How to complete this task
In the listing below, find the line containing "in the Band" and the line containing "out the reason", then copy exactly everything from the first through the second, except the pictures.

Data section
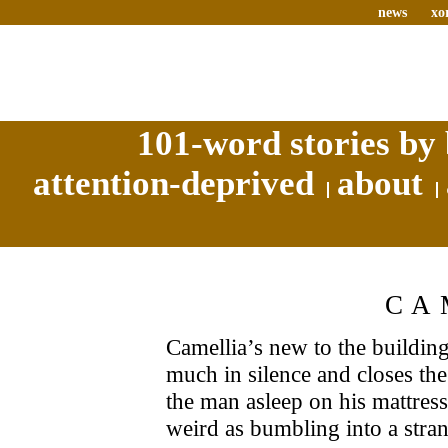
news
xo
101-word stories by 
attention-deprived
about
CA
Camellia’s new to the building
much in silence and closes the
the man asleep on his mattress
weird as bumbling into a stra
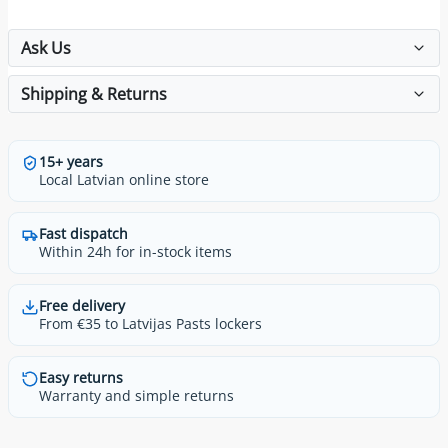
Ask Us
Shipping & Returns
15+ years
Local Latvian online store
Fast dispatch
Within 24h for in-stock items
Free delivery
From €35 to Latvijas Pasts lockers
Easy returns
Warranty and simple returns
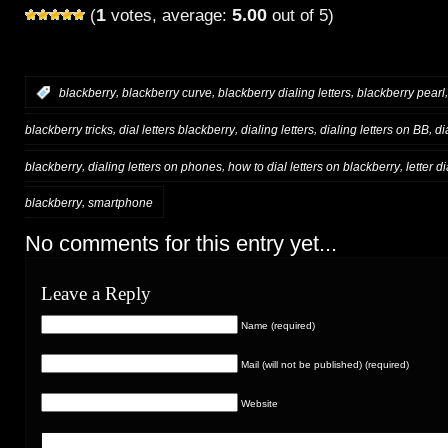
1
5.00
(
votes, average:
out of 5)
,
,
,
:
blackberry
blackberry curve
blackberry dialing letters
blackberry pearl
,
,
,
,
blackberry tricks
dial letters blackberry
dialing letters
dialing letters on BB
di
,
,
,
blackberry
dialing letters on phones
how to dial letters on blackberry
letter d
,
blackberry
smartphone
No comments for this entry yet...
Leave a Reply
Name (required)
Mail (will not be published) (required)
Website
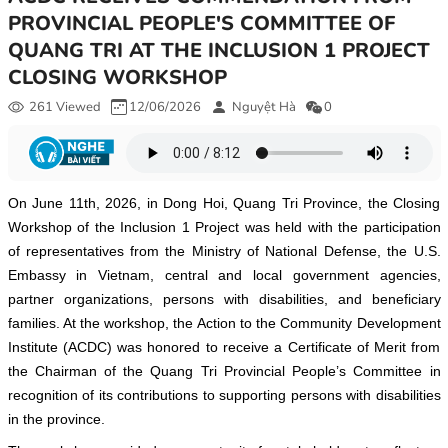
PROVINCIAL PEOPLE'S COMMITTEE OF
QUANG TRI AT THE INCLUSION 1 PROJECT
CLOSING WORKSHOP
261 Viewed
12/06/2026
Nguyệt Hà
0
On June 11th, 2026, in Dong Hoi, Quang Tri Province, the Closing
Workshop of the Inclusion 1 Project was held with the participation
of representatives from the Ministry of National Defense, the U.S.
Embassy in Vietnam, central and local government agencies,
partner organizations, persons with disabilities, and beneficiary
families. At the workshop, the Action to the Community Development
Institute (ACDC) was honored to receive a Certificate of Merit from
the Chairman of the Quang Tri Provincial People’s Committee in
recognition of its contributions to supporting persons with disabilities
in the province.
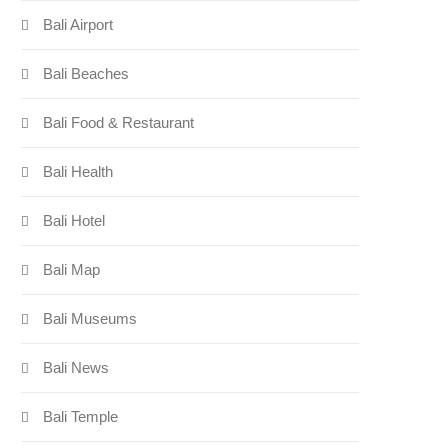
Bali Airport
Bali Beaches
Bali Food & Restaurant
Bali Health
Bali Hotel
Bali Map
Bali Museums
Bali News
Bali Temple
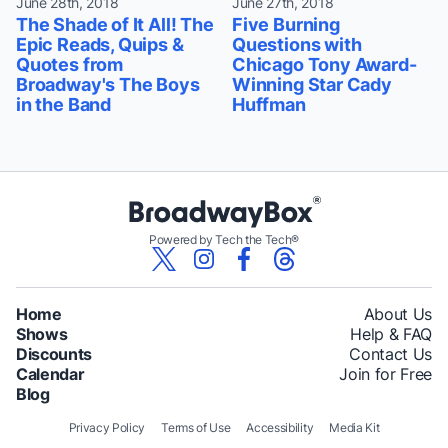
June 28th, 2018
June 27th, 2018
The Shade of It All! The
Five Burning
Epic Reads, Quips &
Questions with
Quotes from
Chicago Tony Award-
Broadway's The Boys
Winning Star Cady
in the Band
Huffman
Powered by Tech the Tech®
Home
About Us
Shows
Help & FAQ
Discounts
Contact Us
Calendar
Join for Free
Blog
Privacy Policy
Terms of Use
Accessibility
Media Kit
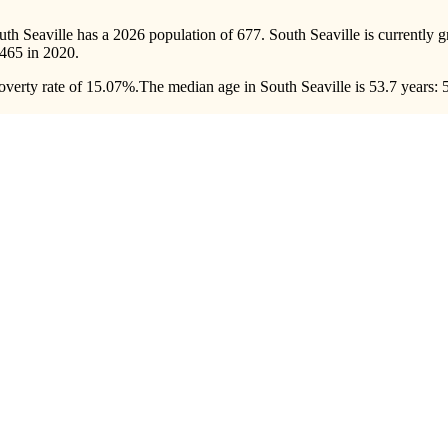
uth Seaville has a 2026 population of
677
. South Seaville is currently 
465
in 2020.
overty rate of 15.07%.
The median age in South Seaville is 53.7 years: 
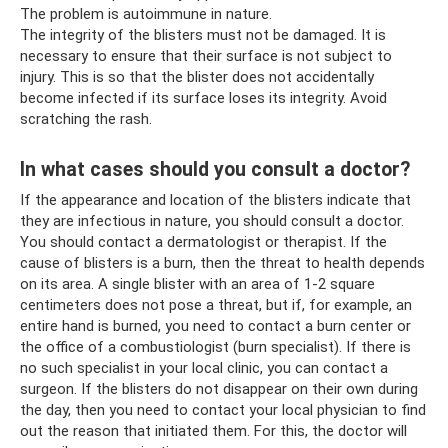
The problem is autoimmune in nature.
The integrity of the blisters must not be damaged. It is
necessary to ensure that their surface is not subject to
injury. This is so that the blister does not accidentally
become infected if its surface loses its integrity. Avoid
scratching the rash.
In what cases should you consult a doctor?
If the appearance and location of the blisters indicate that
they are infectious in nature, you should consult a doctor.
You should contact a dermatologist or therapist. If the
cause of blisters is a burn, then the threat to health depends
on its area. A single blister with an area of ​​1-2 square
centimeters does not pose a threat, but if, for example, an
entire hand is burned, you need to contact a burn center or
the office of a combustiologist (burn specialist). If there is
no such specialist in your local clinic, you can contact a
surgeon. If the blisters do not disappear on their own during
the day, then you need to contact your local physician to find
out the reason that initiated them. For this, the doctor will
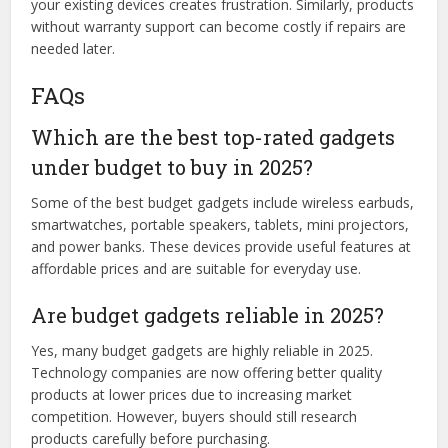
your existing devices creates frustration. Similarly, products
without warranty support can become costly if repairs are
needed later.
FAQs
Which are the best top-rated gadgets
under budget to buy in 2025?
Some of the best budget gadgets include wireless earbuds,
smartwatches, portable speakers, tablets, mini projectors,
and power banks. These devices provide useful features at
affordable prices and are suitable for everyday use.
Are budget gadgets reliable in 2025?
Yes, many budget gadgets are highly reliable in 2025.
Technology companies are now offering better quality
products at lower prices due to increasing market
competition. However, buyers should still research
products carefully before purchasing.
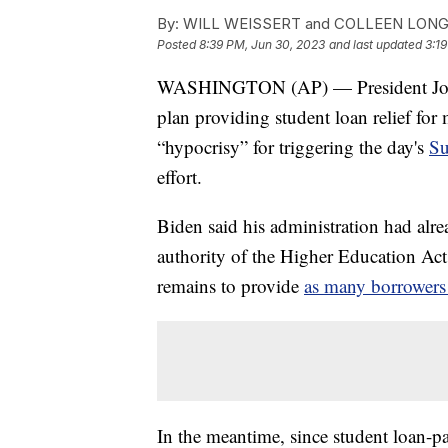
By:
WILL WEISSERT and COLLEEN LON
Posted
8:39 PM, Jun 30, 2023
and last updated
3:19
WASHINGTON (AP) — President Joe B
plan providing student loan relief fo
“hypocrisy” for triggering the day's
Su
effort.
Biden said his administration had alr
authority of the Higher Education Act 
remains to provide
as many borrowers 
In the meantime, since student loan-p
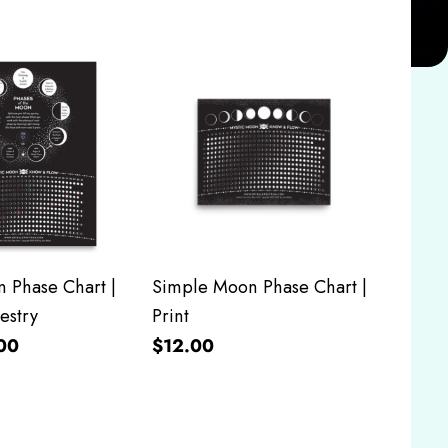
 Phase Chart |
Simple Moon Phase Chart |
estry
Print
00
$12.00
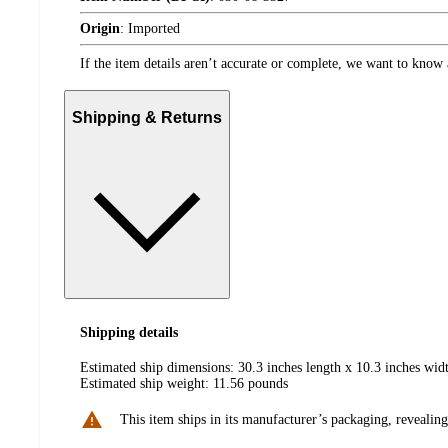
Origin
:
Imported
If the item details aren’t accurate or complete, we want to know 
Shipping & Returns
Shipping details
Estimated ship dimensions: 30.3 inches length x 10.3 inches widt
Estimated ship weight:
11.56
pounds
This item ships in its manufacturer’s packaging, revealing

Exercise solution
in the Band
Huffman
Powered by Tech the Tech®
Home
About Us
Shows
Help & FAQ
Discounts
Contact Us
Calendar
Join for Free
Blog
Privacy Policy
Terms of Use
Accessibility
Media Kit
uth Seaville has a 2026 population of
677
. South Seaville is currently 
465
in 2020.
overty rate of 15.07%.
The median age in South Seaville is 53.7 years: 
The problem is autoimmune in nature.
The integrity of the blisters must not be damaged. It is
necessary to ensure that their surface is not subject to
injury. This is so that the blister does not accidentally
become infected if its surface loses its integrity. Avoid
scratching the rash.
In what cases should you consult a doctor?
If the appearance and location of the blisters indicate that
they are infectious in nature, you should consult a doctor.
You should contact a dermatologist or therapist. If the
cause of blisters is a burn, then the threat to health depends
on its area. A single blister with an area of ​​1-2 square
centimeters does not pose a threat, but if, for example, an
entire hand is burned, you need to contact a burn center or
the office of a combustiologist (burn specialist). If there is
no such specialist in your local clinic, you can contact a
surgeon. If the blisters do not disappear on their own during
the day, then you need to contact your local physician to find
out the reason that initiated them. For this, the doctor will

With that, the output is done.